Comprometam-se!
Na proposta do Orçamento do Estado para 2026, as referências à Região Autónoma da Madeira — que no próximo ano celebra meio século de autonomia política — ficam aquém do exigível. É certo que o Governo da República anunciou a entrada em funcionamento, em Janeiro de 2026, da nova plataforma do subsídio de mobilidade. Trata-se de um avanço, embora parcial: o residente continuará a pagar, antecipadamente, o valor total da passagem aérea, ficando à mercê de reembolsos e de uma burocracia que se arrasta há anos.
Quanto à ligação por ferry entre o Funchal e o continente, nada mudou. Permanece tudo “até à conclusão do estudo técnico” — fórmula que adia decisões em vez de as assumir. Não há datas, não há compromissos, não há sequer uma orientação clara. No impasse, resta saber se a maioria dos madeirenses deseja uma ligação marítima que, no passado recente, não resultou. Para já, a decisão não se adivinha para breve.
Estas duas matérias, mobilidade aérea e marítima, são ilustrativas de como o Estado continua a olhar para as autonomias a partir do Terreiro do Paço: com paternalismo, distância e desconfiança. Como recordou, e bem, António José Seguro na sua recente visita à Madeira, “o centralismo desconfia sempre das regiões e das periferias”. Todavia, o que não deixa de ser caricato, o próprio candidato presidencial pouco adiantou quando confrontado com temas concretos, como o papel do Representante da República ou a urgente revisão do Estatuto Político-Administrativo da Região.

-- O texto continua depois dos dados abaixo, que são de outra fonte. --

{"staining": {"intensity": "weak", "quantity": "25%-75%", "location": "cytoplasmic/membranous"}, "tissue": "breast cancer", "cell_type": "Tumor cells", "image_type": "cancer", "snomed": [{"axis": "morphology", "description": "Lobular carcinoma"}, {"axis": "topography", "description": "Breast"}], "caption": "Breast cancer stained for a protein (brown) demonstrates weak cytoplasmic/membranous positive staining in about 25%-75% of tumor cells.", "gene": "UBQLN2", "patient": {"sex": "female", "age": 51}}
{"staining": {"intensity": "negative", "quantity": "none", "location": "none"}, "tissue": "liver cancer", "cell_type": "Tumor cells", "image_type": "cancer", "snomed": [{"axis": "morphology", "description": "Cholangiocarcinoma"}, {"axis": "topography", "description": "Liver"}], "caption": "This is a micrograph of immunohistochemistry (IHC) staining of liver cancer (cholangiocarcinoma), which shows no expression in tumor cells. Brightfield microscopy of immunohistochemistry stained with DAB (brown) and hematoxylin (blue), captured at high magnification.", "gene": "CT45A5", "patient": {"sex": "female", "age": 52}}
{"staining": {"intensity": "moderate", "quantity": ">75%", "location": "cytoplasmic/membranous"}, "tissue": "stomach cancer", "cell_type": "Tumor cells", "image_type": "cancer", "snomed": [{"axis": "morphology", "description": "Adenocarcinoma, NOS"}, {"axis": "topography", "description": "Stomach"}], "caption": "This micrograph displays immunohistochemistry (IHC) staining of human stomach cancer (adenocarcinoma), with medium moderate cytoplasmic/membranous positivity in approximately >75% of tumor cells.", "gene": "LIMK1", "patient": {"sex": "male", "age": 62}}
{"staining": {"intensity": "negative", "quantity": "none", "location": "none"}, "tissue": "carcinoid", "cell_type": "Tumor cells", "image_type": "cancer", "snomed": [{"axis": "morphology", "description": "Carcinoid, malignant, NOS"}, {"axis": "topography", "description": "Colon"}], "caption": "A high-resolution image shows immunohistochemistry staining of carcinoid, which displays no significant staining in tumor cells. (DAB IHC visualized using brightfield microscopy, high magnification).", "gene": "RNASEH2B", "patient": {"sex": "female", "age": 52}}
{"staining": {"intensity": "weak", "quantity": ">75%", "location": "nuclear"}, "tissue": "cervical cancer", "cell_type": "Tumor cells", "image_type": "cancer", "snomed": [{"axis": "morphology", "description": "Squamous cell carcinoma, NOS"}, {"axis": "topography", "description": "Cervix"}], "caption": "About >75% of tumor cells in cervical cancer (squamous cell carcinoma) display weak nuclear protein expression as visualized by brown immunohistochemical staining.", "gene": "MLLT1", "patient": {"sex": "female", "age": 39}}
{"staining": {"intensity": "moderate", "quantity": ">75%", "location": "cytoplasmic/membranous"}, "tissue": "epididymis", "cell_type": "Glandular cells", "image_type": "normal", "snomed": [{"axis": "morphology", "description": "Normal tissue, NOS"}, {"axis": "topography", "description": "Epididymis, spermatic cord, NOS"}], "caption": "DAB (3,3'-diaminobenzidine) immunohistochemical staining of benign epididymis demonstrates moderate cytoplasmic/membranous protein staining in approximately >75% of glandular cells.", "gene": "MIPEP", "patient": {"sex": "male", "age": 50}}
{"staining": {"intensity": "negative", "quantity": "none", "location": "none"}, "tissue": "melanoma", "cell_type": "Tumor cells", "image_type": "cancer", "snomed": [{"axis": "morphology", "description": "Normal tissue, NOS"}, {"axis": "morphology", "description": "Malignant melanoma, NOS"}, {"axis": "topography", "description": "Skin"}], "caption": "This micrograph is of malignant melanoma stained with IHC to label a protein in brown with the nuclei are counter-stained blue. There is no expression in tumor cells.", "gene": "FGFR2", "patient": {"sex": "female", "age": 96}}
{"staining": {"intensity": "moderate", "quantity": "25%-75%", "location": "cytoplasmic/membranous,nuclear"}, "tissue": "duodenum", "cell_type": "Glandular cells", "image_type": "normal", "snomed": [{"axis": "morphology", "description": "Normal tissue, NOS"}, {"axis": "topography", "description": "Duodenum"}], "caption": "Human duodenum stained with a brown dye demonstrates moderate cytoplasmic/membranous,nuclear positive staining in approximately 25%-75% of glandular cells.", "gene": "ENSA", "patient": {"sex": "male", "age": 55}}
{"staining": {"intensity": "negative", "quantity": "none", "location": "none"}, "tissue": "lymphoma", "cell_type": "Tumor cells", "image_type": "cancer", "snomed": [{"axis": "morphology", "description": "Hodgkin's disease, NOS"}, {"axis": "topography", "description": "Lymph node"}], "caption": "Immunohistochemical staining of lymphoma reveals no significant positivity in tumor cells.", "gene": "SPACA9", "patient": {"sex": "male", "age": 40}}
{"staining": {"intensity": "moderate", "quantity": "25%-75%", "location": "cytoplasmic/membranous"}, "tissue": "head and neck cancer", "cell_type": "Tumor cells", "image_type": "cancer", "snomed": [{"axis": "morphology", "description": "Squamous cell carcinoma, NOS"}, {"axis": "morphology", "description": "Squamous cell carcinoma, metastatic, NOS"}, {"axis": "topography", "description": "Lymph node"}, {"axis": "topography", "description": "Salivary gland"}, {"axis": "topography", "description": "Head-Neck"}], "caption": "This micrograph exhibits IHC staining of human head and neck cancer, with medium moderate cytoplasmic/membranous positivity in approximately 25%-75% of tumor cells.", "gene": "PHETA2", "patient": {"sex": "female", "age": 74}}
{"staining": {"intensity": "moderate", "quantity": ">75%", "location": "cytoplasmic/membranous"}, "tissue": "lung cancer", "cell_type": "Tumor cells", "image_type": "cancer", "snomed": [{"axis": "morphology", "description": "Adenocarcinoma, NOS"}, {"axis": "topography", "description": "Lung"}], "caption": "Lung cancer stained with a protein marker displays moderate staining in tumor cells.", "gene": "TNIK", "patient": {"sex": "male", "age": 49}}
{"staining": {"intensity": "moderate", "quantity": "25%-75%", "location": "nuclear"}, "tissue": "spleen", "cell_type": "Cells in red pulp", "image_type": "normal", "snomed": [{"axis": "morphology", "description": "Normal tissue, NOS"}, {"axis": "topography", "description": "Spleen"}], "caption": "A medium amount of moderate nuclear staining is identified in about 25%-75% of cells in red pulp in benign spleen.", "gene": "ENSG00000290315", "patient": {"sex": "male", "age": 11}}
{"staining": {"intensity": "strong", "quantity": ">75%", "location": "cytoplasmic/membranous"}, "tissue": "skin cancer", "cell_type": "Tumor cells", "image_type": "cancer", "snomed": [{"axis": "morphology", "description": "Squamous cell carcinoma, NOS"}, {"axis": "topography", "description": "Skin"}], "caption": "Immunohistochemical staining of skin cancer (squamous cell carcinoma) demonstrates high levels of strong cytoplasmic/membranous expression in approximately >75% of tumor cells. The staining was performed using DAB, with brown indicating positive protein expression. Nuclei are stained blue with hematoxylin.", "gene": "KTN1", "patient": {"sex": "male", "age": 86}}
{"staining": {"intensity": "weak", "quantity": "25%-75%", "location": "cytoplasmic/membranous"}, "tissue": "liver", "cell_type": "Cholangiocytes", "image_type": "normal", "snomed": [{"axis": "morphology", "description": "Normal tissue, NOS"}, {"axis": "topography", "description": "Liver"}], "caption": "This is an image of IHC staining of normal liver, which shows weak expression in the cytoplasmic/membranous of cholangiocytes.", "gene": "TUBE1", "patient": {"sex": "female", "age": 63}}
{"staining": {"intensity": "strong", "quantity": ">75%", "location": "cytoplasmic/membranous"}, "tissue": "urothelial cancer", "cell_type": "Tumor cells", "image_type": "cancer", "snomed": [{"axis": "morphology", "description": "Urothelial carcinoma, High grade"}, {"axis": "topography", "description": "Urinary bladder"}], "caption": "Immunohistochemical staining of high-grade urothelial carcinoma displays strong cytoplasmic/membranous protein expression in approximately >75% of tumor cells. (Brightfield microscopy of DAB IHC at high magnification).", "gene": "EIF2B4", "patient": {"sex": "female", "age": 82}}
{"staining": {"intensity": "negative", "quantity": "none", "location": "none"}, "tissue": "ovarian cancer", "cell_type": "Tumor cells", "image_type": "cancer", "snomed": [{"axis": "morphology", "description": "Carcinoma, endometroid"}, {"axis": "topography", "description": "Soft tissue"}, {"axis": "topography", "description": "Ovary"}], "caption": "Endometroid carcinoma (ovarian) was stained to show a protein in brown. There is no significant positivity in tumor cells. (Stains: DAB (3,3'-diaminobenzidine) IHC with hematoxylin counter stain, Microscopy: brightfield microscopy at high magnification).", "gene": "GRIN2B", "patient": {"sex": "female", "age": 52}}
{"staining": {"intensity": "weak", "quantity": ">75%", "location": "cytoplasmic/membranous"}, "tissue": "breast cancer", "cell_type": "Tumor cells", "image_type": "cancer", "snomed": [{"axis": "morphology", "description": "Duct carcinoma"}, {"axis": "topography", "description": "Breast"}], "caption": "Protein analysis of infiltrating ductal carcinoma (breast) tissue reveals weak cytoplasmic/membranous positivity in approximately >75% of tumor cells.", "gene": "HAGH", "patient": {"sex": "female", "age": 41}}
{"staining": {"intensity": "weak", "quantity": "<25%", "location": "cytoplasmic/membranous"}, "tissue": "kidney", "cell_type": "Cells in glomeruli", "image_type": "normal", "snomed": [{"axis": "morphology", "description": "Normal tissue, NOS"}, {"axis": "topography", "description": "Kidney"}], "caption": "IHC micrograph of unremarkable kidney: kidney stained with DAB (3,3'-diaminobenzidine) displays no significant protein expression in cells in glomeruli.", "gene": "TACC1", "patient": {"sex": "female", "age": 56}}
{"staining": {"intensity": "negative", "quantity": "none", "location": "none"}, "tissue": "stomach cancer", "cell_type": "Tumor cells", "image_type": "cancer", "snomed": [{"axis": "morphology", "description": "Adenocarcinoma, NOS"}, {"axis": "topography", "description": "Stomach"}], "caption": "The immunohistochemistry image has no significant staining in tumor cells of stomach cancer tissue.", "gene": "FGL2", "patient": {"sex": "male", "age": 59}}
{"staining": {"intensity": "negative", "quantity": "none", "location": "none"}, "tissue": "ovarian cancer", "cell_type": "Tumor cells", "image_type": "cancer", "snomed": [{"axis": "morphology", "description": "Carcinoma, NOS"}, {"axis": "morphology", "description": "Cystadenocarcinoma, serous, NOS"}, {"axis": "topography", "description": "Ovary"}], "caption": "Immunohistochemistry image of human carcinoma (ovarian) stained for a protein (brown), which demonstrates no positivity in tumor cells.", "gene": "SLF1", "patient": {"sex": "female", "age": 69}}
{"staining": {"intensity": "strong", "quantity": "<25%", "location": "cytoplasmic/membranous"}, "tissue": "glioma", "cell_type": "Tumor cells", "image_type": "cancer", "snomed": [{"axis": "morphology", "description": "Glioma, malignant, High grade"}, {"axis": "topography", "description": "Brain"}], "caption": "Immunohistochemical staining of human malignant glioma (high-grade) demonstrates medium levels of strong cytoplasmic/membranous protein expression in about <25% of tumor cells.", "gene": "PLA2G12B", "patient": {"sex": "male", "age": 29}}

Também o Governo da República, no final do inédito Conselho de Ministros que reuniu em Lisboa os presidentes dos governos regionais, optou por anunciar a criação de mais um grupo de trabalho para rever a Lei de Finanças Regionais. Em Portugal, tornou-se quase um reflexo: quando não se quer decidir, cria-se um grupo de trabalho. E assim se empurra o problema com a barriga, ano após ano.
Passadas quase cinco décadas de autonomia, é inaceitável que sucessivos governos, sejam eles de maioria PSD ou do PS, não tenham conseguido resolver de forma séria e definitiva questões essenciais para a vida dos madeirenses. Veremos o que ditam na prática reuniões e as cimeiras tripartidas anunciadas.
A caminho dos 50 anos de autonomia, não bastam discursos ou programas de intenções. Impõem-se compromissos claros, com prazos e responsabilidade política. A Região dispensaria as loas ao modelo autonómico se delas não resultarem actos concretos. Queremos saber, com franqueza, até onde está o Governo disposto a ir no aprofundamento da autonomia da Madeira e dos Açores.
As cerimónias e comemorações terão o seu espaço e importância simbólica. Mas a autonomia não vive de solenidades, vive de decisões, de competência legislativa, de respeito mútuo entre Lisboa e as ilhas. Meio século depois, não se pede um favor: exige-se que a autonomia seja cumprida, na lei e na prática.
2. Vivemos tempos estranhos, de incerteza e volatilidade. O que hoje parece sólido, amanhã desmorona-se. E, no meio deste turbilhão, há sempre quem se aproveite da confusão para semear a desconfiança, a crispação e o caos.
Haverá lógica em revisitar o regime político que ruiu a 25 de Abril de 1974, tentando reabilitar a memória de um ditador que deixou o país mergulhado na penúria, no atraso e no medo? Que propósito serve esse exercício de revisionismo histórico que alguns, com estranha nostalgia, insistem em promover? Portugal foi, durante décadas, um país cinzento, reprimido, onde a censura mutilava o pensamento, onde a pobreza se confundia com resignação e onde as mulheres, em larga maioria, não tinham voz, nem direitos, nem futuro. É para esse país que alguns querem olhar com saudade?
Que utilidade tem este debate, senão o de distrair e dividir, como se a ressurreição de um Estado podre e caquéctico pudesse ser o remédio para os males da nossa democracia?
A democracia tem defeitos, sim e muitos. Mas é nela que reside a liberdade de discordar, de protestar e até de dizer disparates. Haja, pois, tino. E respeito por todos os que lutaram para que todos possam ter voz ainda que, por vezes, seja apenas para propagar imbecilidades.